La noticia del desastre de Tucapel llegó rápidamente a La Imperial, Villarrica, Los Confines, Concepción y Valdivia, pero se ignoró por muchos días la suerte que había corrido el gobernador. Semanas más tarde, se confió a Gabriel de Villagra para averiguar la verdad de la muerte del gobernador.
Cuando desapareció la esperanza de que los mapuches lo tuvieran prisionero, empezó la fantasía a forjar leyendas más o menos espeluznantes sobre la forma de su muerte.
El indio Alonso refirió a Góngora Marmolejo, como testigo de vista, a pesar de haber huido del campo de batalla a pie, la versión que hemos referido, añadiendo que, antes de matarlo, los indios le cortaron los lagartos de los brazos desde el codo a la muñeca con una concha de almeja.
Alonso de Ercilla dice que un cacique lo mató de un mazazo, mientras se discutían las condiciones del rescate. El cabildo de Santiago informó a la audiencia de Lima que los indios torturaron a Valdivia durante tres días hasta que expiró. El jesuita Escobar, que todo lo veía a través de la codicia de los españoles por el oro, dice que le obligaron a beber oro derretido. No sigamos, son todas especulaciones.

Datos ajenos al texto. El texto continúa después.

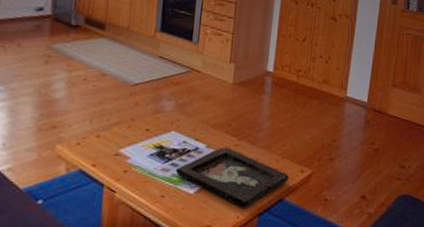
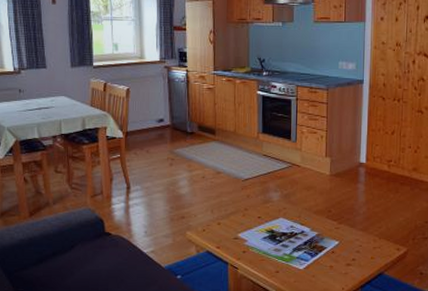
decorative tray: present [175,147,289,207] -> none [286,230,386,280]

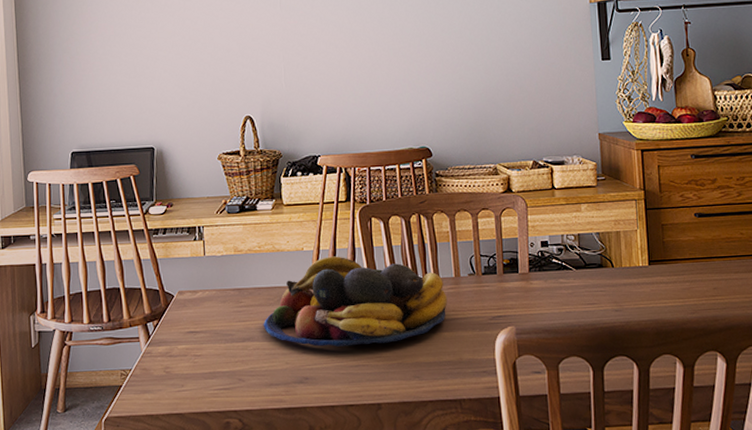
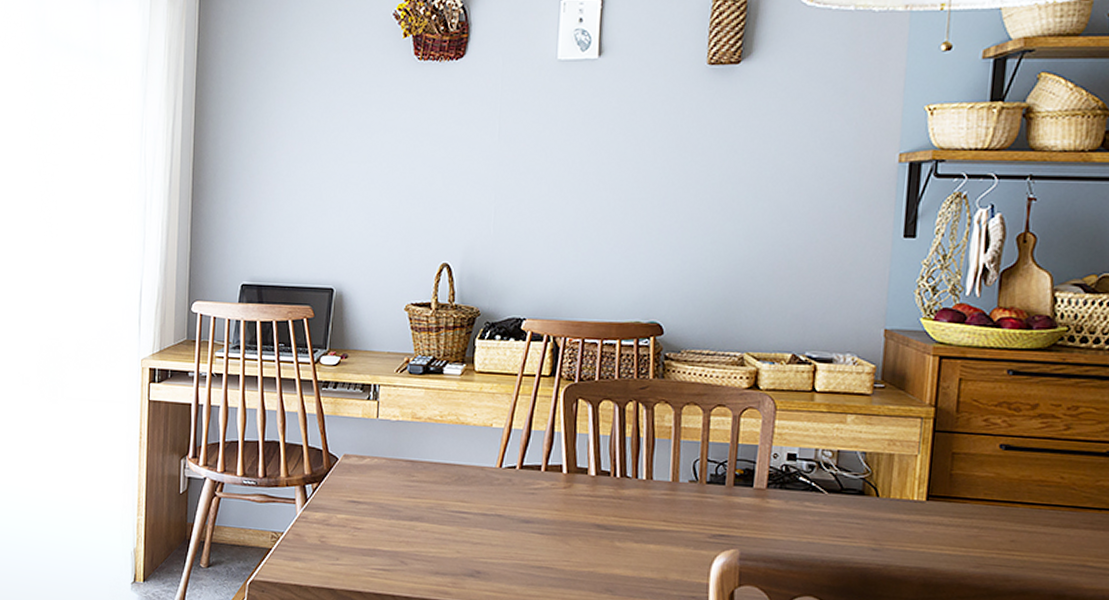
fruit bowl: present [263,256,448,347] -> none [435,438,660,547]

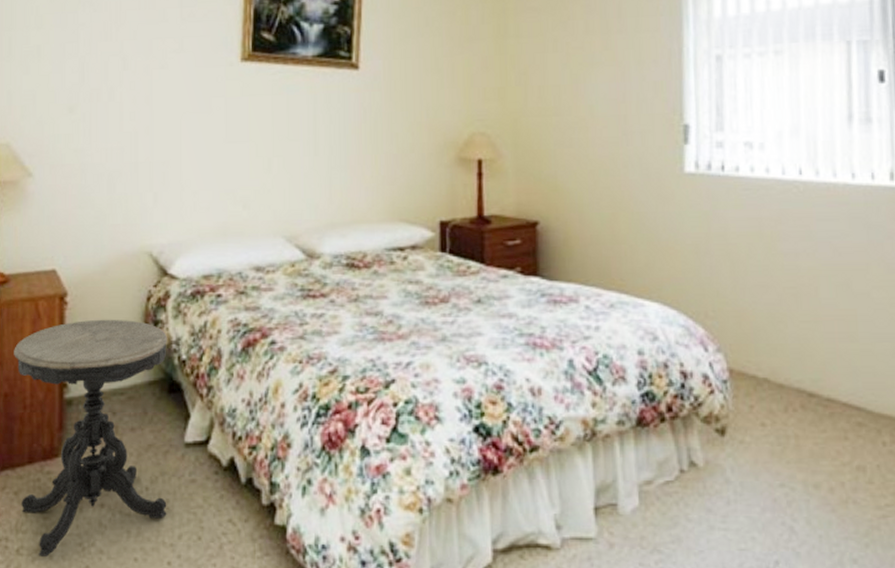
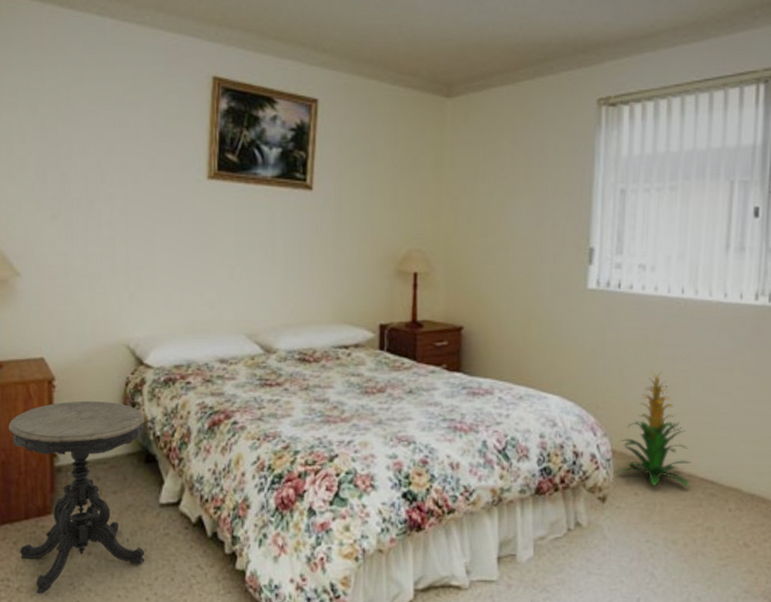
indoor plant: none [735,269,830,415] -> present [616,370,691,487]

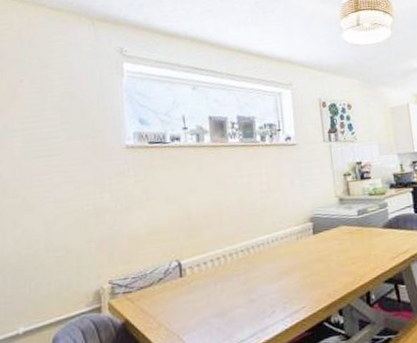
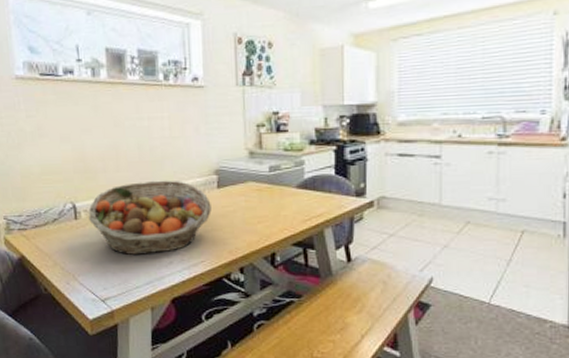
fruit basket: none [193,230,309,308] -> present [88,180,212,256]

Los cronistas han exagerado mucho el número de mapuches que combatieron en Tucapel. Si se tiene presente que nunca lograron reunir más de cinco mil guerreros en las batallas que libraron a García Hurtado de Mendoza, no es probable que en Tucapel hayan combatido más de diez mil, a pesar de tratarse de un levantamiento extenso y preparado desde largo tiempo, que se verificó antes de que el hambre y el tifus diezmaran al pueblo mapuche.